Start of DATASET

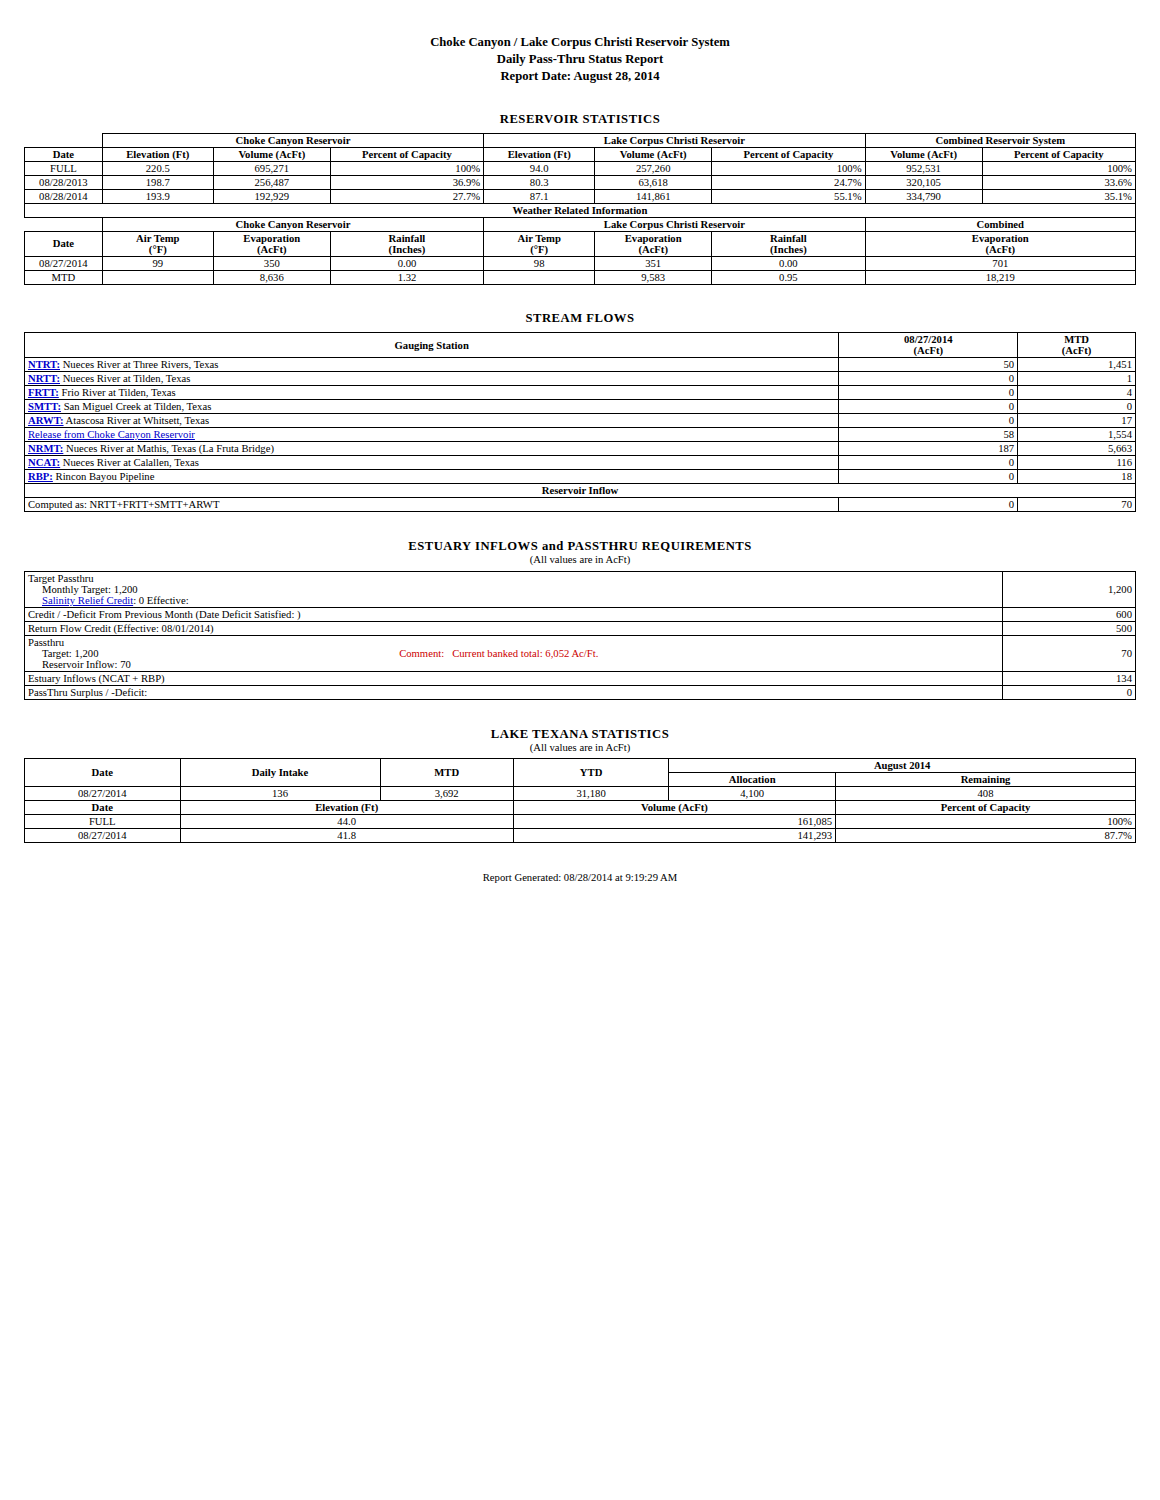Choke Canyon / Lake Corpus Christi Reservoir System
Daily Pass-Thru Status Report
Report Date: August 28, 2014
RESERVOIR STATISTICS
| | Choke Canyon Reservoir | Lake Corpus Christi Reservoir | Combined Reservoir System |
| Date | Elevation (Ft) | Volume (AcFt) | Percent of Capacity | Elevation (Ft) | Volume (AcFt) | Percent of Capacity | Volume (AcFt) | Percent of Capacity |
| FULL | 220.5 | 695,271 | 100% | 94.0 | 257,260 | 100% | 952,531 | 100% |
| 08/28/2013 | 198.7 | 256,487 | 36.9% | 80.3 | 63,618 | 24.7% | 320,105 | 33.6% |
| 08/28/2014 | 193.9 | 192,929 | 27.7% | 87.1 | 141,861 | 55.1% | 334,790 | 35.1% |
| Weather Related Information |
| | Choke Canyon Reservoir | Lake Corpus Christi Reservoir | Combined |
| Date | Air Temp (°F) | Evaporation (AcFt) | Rainfall (Inches) | Air Temp (°F) | Evaporation (AcFt) | Rainfall (Inches) | Evaporation (AcFt) |
| 08/27/2014 | 99 | 350 | 0.00 | 98 | 351 | 0.00 | 701 |
| MTD | | 8,636 | 1.32 | | 9,583 | 0.95 | 18,219 |
STREAM FLOWS
| Gauging Station | 08/27/2014 (AcFt) | MTD (AcFt) |
| --- | --- | --- |
| NTRT: Nueces River at Three Rivers, Texas | 50 | 1,451 |
| NRTT: Nueces River at Tilden, Texas | 0 | 1 |
| FRTT: Frio River at Tilden, Texas | 0 | 4 |
| SMTT: San Miguel Creek at Tilden, Texas | 0 | 0 |
| ARWT: Atascosa River at Whitsett, Texas | 0 | 17 |
| Release from Choke Canyon Reservoir | 58 | 1,554 |
| NRMT: Nueces River at Mathis, Texas (La Fruta Bridge) | 187 | 5,663 |
| NCAT: Nueces River at Calallen, Texas | 0 | 116 |
| RBP: Rincon Bayou Pipeline | 0 | 18 |
| Reservoir Inflow |
| Computed as: NRTT+FRTT+SMTT+ARWT | 0 | 70 |
ESTUARY INFLOWS and PASSTHRU REQUIREMENTS
(All values are in AcFt)
| Target Passthru Monthly Target: 1,200 Salinity Relief Credit : 0 Effective: | 1,200 |
| Credit / -Deficit From Previous Month (Date Deficit Satisfied: ) | 600 |
| Return Flow Credit (Effective: 08/01/2014) | 500 |
| / Passthru Target: 1,200 Reservoir Inflow: 70 / Comment: Current banked total: 6,052 Ac/Ft. / | 70 |
| Estuary Inflows (NCAT + RBP) | 134 |
| PassThru Surplus / -Deficit: | 0 |
LAKE TEXANA STATISTICS
(All values are in AcFt)
| Date | Daily Intake | MTD | YTD | August 2014 |
| --- | --- | --- | --- | --- |
| Allocation | Remaining |
| 08/27/2014 | 136 | 3,692 | 31,180 | 4,100 | 408 |
| Date | Elevation (Ft) | Volume (AcFt) | Percent of Capacity |
| FULL | 44.0 | 161,085 | 100% |
| 08/27/2014 | 41.8 | 141,293 | 87.7% |
Report Generated: 08/28/2014 at 9:19:29 AM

End of DATASET

EXERCISE DIRECTIONS>
Lines containing the word "Credit" are to be located in the entries and copied.

WRITTEN REPLY>
| Target Passthru Monthly Target: 1,200 Salinity Relief Credit : 0 Effective: | 1,200 |
| Credit / -Deficit From Previous Month (Date Deficit Satisfied: ) | 600 |
| Return Flow Credit (Effective: 08/01/2014) | 500 |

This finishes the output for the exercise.